## Brief
If a line of the data below holds the word "lines", list it.

## Data records
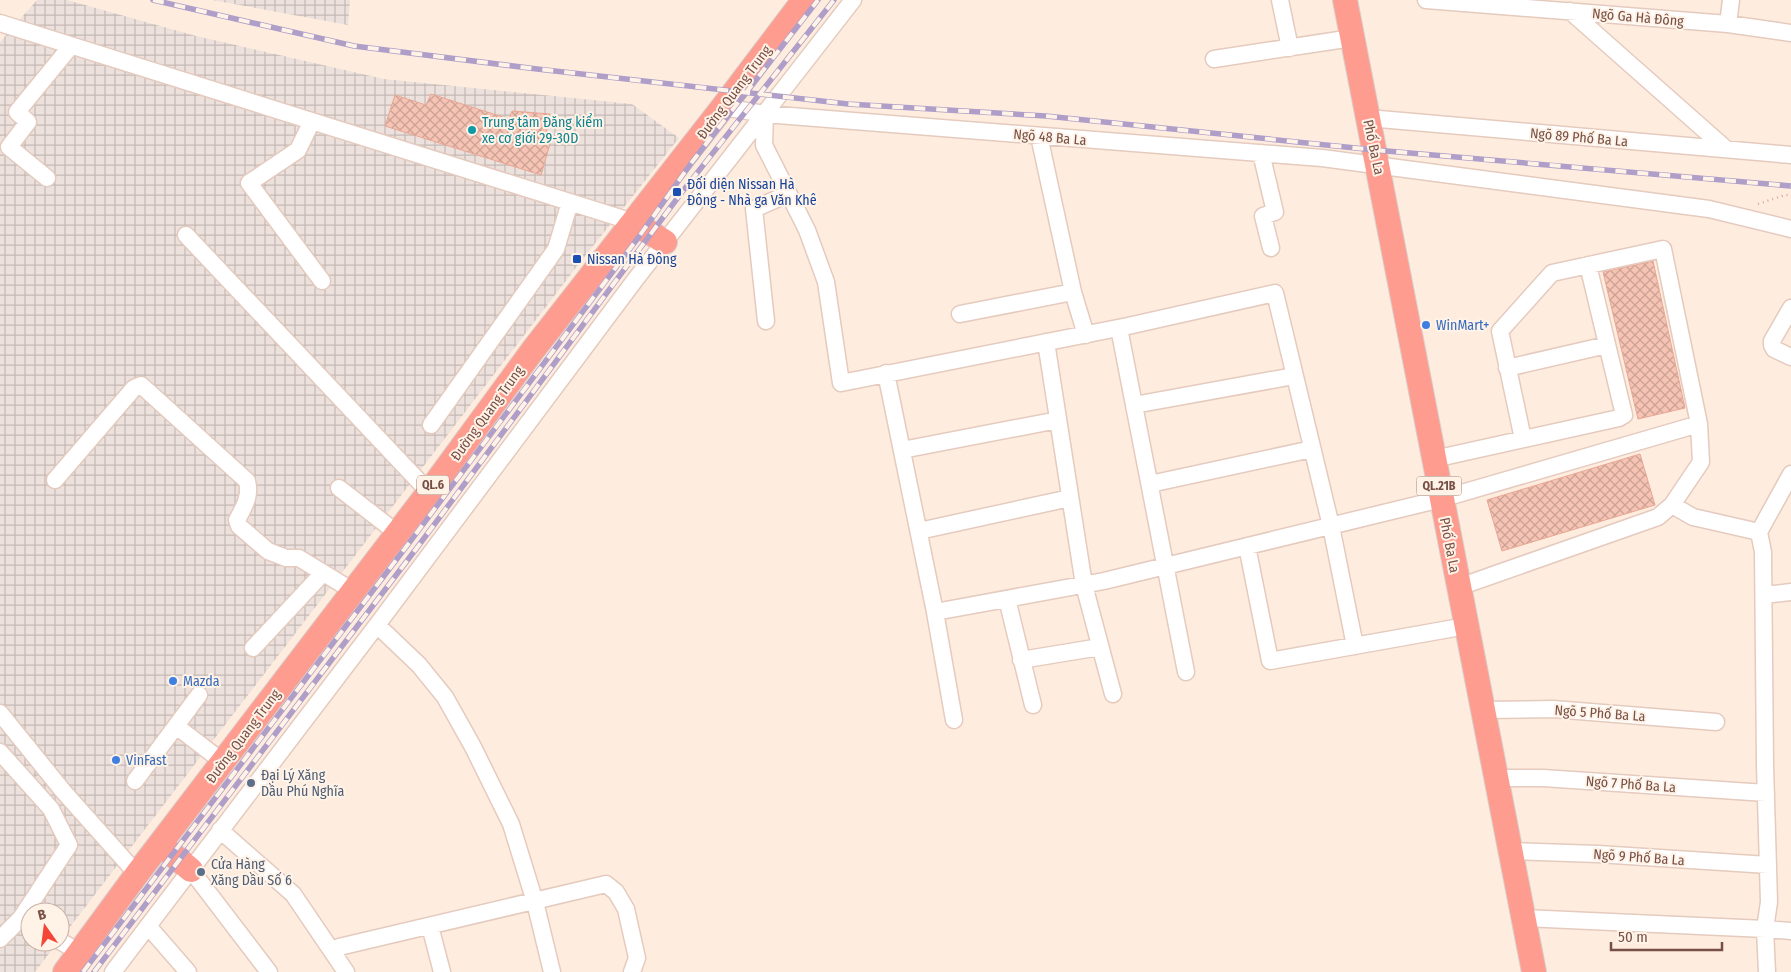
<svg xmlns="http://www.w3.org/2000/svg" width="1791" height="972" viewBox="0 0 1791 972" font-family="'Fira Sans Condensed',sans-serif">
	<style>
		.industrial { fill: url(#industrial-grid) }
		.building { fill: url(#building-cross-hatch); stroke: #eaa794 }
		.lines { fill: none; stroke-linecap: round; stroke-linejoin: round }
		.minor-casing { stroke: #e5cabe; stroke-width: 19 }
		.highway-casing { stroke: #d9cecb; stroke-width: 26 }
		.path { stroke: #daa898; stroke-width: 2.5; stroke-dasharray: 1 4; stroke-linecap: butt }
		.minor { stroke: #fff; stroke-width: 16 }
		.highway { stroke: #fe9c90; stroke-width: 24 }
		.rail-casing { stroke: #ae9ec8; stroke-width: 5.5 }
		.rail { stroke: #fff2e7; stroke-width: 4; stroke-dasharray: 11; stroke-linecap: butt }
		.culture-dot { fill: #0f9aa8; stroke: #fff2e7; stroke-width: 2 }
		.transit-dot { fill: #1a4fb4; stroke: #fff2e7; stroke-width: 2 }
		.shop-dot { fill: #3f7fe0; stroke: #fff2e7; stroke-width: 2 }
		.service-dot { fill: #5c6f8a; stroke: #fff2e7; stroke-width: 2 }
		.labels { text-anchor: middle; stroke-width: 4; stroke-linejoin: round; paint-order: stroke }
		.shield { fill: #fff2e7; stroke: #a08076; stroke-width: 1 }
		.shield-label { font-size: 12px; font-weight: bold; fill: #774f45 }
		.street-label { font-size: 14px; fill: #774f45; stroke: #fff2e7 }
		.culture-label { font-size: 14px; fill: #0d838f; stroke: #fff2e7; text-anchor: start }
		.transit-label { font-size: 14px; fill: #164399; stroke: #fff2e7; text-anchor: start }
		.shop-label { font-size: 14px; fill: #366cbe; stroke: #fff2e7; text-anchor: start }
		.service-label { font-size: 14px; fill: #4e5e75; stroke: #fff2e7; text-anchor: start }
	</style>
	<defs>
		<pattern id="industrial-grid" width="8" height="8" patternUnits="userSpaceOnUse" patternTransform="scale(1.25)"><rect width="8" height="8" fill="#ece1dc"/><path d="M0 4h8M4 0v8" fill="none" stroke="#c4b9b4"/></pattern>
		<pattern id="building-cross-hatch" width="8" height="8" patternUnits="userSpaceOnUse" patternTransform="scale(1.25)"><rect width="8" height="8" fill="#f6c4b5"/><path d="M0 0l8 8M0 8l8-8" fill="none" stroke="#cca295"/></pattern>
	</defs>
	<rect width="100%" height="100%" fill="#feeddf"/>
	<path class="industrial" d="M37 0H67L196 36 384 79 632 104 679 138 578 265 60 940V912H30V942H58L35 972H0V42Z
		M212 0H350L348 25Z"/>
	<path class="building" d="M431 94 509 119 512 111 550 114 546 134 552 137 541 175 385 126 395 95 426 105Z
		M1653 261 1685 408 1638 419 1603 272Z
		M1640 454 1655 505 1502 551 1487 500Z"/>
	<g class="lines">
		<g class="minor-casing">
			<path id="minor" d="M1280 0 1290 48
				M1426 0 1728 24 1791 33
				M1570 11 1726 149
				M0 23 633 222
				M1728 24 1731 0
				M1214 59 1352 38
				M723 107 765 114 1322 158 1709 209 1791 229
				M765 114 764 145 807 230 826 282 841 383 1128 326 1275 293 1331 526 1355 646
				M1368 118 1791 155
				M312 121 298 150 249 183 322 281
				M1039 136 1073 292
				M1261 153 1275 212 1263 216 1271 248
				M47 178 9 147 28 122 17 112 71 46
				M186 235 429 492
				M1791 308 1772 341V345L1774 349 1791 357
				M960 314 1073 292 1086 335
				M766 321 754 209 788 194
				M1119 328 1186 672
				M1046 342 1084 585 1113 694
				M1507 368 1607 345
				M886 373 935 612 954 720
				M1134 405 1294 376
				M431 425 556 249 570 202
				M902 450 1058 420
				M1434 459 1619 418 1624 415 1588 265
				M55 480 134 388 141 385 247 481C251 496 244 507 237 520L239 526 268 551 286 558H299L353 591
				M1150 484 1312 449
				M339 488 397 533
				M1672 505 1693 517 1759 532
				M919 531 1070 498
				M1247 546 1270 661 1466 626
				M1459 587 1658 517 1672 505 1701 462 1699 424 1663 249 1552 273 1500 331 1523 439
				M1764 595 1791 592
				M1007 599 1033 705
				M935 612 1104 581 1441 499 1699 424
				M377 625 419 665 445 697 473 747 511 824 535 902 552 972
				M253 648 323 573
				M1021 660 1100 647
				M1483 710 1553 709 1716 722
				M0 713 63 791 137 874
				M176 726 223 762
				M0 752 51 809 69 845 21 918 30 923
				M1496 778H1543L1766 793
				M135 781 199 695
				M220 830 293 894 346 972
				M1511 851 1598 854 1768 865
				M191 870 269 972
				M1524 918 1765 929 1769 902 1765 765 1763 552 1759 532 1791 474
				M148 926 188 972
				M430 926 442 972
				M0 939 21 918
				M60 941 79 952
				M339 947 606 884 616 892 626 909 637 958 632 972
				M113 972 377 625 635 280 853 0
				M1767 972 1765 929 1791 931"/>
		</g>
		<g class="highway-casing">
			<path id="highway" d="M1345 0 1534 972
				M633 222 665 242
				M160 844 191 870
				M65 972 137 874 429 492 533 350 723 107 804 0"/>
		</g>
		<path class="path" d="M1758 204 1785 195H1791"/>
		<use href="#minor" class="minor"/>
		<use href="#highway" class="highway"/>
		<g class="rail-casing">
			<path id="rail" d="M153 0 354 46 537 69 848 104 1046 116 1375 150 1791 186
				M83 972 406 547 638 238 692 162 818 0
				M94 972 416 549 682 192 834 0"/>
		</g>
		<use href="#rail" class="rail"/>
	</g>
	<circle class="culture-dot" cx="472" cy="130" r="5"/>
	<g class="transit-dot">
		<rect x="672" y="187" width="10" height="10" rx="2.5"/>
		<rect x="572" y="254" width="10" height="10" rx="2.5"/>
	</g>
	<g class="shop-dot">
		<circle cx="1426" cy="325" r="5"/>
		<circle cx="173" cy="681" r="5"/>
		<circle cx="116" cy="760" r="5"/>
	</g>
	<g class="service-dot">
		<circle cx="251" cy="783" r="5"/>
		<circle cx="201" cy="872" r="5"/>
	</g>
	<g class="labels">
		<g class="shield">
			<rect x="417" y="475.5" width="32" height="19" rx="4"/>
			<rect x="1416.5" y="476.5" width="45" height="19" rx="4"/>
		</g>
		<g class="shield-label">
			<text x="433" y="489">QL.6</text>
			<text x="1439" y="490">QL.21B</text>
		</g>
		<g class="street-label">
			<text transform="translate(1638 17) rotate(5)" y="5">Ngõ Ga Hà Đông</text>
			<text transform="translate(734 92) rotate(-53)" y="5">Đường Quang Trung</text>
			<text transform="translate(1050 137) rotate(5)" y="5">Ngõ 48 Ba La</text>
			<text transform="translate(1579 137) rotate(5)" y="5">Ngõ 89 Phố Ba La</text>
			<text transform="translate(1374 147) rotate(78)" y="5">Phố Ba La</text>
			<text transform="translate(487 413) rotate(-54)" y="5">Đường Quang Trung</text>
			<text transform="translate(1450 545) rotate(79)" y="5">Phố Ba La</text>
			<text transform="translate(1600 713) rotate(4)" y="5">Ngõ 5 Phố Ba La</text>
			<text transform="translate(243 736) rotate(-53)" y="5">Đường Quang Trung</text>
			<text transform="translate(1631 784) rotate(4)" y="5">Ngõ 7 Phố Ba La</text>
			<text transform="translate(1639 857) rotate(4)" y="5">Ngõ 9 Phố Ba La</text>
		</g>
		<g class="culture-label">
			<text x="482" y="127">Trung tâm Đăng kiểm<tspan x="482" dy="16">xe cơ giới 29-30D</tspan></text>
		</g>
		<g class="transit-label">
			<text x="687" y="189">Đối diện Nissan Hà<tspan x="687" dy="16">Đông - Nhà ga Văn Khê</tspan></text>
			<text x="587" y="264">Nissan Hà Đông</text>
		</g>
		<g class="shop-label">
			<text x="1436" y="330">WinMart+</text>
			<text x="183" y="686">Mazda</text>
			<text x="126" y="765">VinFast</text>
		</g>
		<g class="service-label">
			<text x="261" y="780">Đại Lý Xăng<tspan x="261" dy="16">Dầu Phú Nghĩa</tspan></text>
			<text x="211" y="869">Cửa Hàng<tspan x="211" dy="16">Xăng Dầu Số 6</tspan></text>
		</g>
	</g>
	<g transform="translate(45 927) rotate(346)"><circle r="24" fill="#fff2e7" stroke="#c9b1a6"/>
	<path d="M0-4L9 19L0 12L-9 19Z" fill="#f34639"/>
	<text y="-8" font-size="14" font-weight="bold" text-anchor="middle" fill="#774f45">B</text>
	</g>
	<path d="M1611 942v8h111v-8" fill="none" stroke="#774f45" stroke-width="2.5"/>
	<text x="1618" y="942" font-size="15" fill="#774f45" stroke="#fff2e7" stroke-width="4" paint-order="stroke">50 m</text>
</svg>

## Written response
		.lines { fill: none; stroke-linecap: round; stroke-linejoin: round }
	<g class="lines">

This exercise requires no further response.